In a country where much of the public was beholden within living memory to the patterns of seasonal agriculture, these weather extremes are worrisome, especially given food security concerns.
FP’s Most Read This Week
• China’s Ukraine Peace Plan Is Actually About Taiwan by Craig Singleton
• Why China Is Not a Superpower by Jo Inge Bekkevold
• Putin’s Russian Critics Are Growing Ever Louder by Anchal Vohra
Tech and Business
The grand reorganizing. More details of Xi’s plan to restructure Chinese governance are emerging. There is no formal sign yet of the security services’ rumored rework, but the state has formally presented plans to consolidate technological and financial control, including the creation of a National Data Bureau. That consolidation solidifies the CCP’s grip over big technology firms established during recent crackdowns—and echoes how aspects of civil society like religion and cultural production were bought under tighter party leadership a few years ago.
One key element of the shift is greater CCP control over top private firms. It will result in a greater prominence for party branches and takes place in the context of China holding so-called golden shares, named for a mechanism created in 2013 for advisory purposes that now gives the CCP direct formal control of many business decisions.
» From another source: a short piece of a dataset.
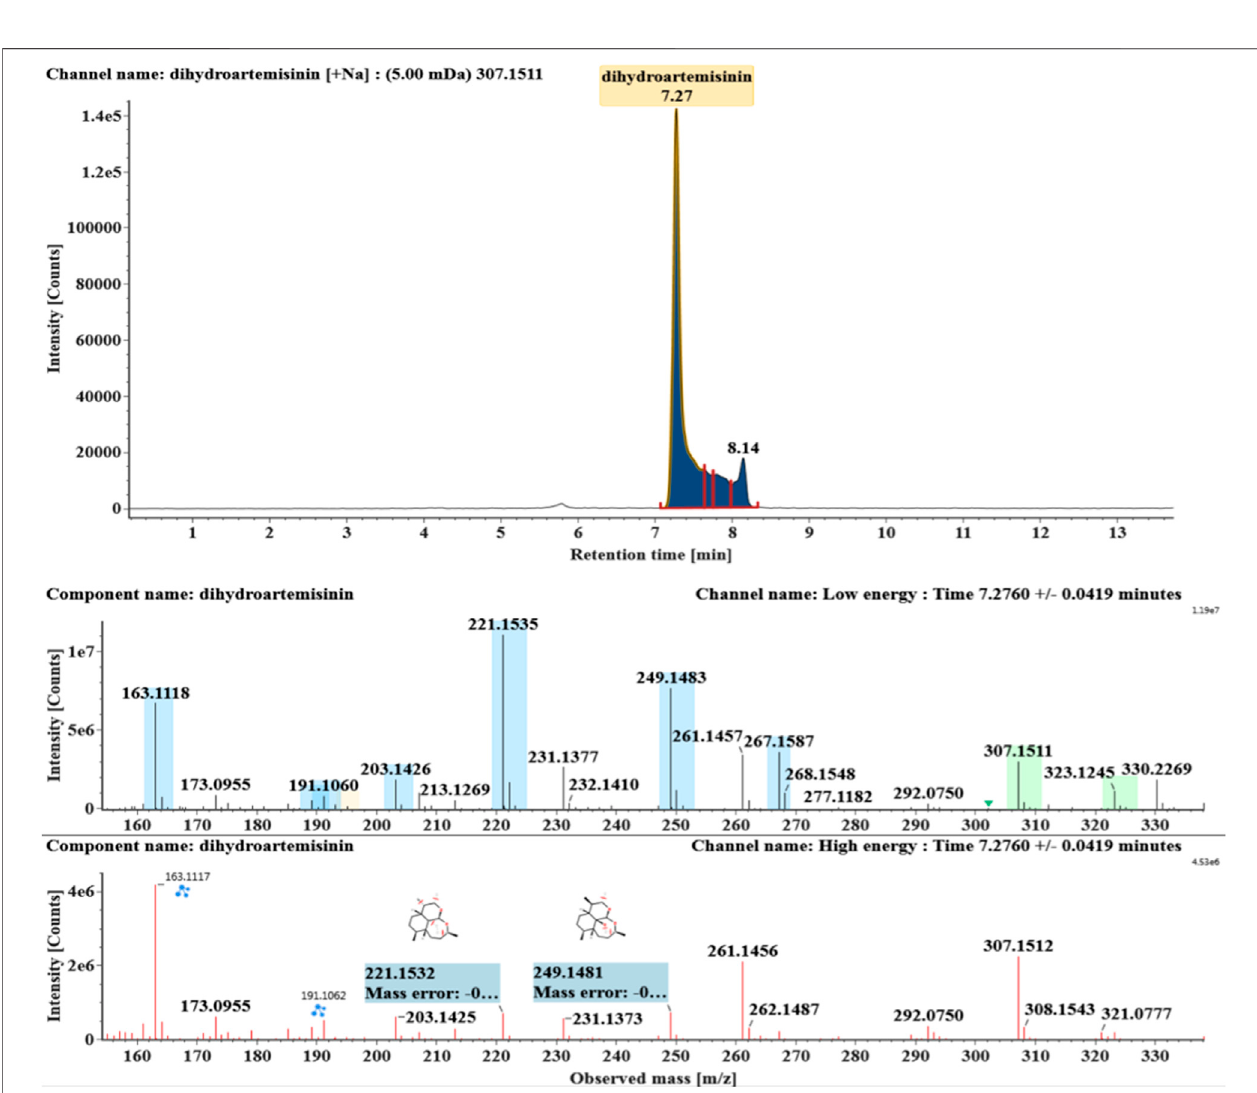
FIGURE 1 | Extracted ion chromatograms and mass spectrometry (MS E ) spectra of DHA.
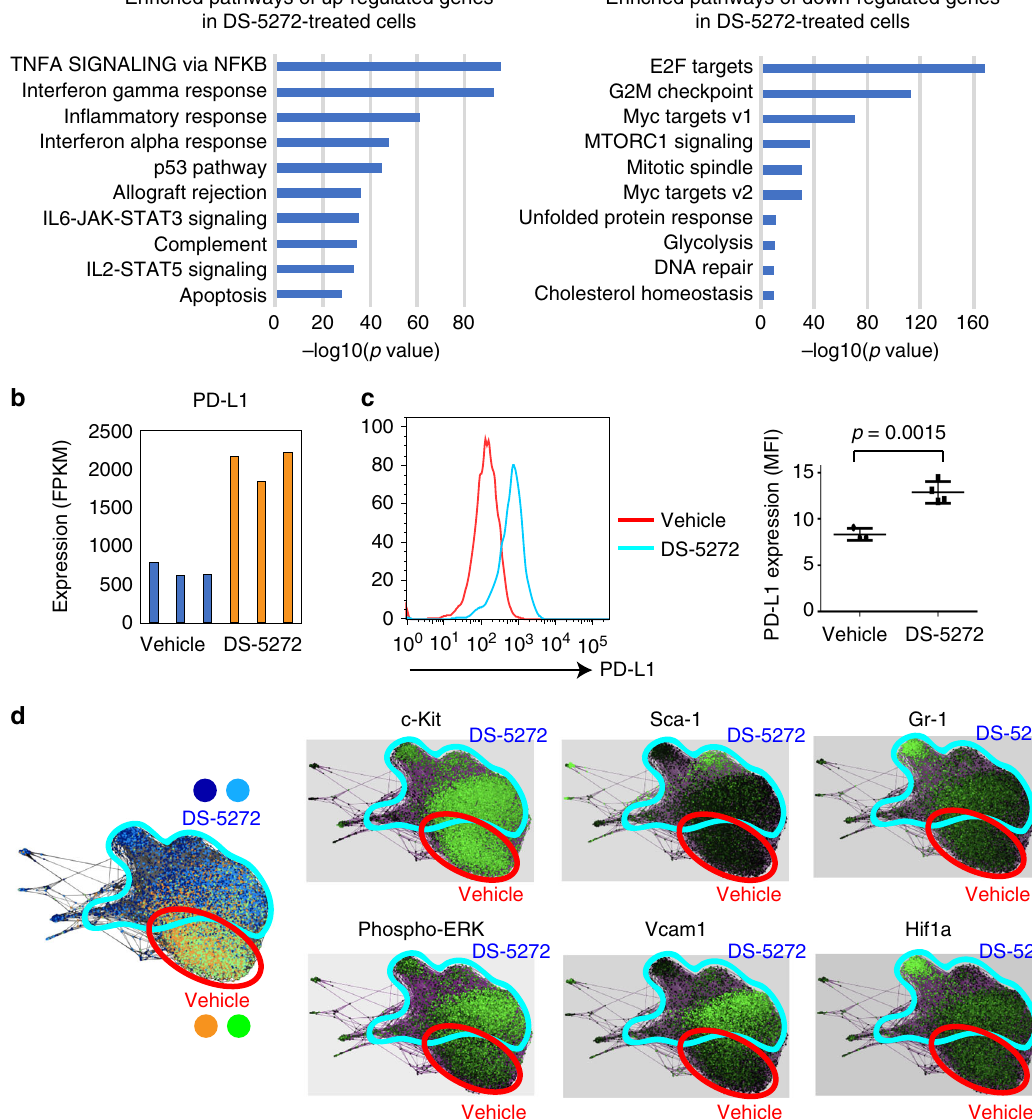
Fig. 3 DS-5272 treatment triggers an immune-in fl ammatory response in MLL-AF9 cells. a GSEA for up- and down-regulated genes in DS-5272-treated MLL-AF9 cells using the Hallmark collections of the GSEA MSigDB (http://software.broadinstitute.org/gsea/msigdb). The x axis shows the P value ( − log 10 ). b mRNA expression of PD-L1 in vehicle- or DS-5272-treated MLL-AF9 cells. c Cell surface expression of PD-L1 in vehicle- or DS-5272-treated MLL-AF9 cells. Representative FACS plots (left) and quanti fi cation of MFI of PD-L1 in MLL-AF9 cells (right). Data are shown as mean ± s.d. of four biologically independent experiments. Student t-test. d 25-dimensional analysis using SPRING (https://kleintools.hms.harvard.edu/tools/spring.html) of bone marrow cells from MLL-AF9 leukemia mice treated with vehicle and DS-5272 for 24 h ( n = 2/condition). Differences in the location of cells within the SPRING map resulted from changes in protein expression. The regions enclosed by the red and blue curves represent the cells treated with vehicle or DS-5272, respectively. At right, surface (c-Kit, Gr-1, Vcam1) and intracellular signaling pathway (phospho-ERK) markers in vehicle- and DS-5272-treated MLL-AF9 leukemia cells are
For ordinary people, the reorganizing will mostly create a new level of bureaucracy to deal with at work, especially if they are party members themselves. (Meetings, for example, have doubled or tripled in frequency in some firms, according to sources.) For the elite, the disappearance of billionaire Bao Fan remains an unpleasant reminder of the costs of making an error.
Watching Ukraine. China is increasingly irate about Western aid to Ukraine—in part because of its pro-Russian sympathies but also because the assistance sets a precedent for the United States to get in the way of Chinese aggression against Taiwan or other neighbors. The use of U.S. weapons in Ukraine gives Chinese strategists particular pause and creates an opportunity to consider how to counter U.S. strengths, such as satellite-based systems and man-portable missiles.
Meanwhile, Chinese firm DJI—the world’s dominant producer of civilian drones—is struggling with being drawn into the war’s politics. Both sides have made extensive use of civilian drones, mostly sourced secondhand from DJI. The company pulled direct orders from Ukraine and Russia last April, but it has now made its products unavailable on other vendors’ sites, such as AliExpress—possibly in response to the story that another Chinese firm was negotiating drone sales with the Russian military.
The move reflects the overall attitude of Chinese firms: willing to profit from the Russian market but extremely reluctant to get pulled into the war.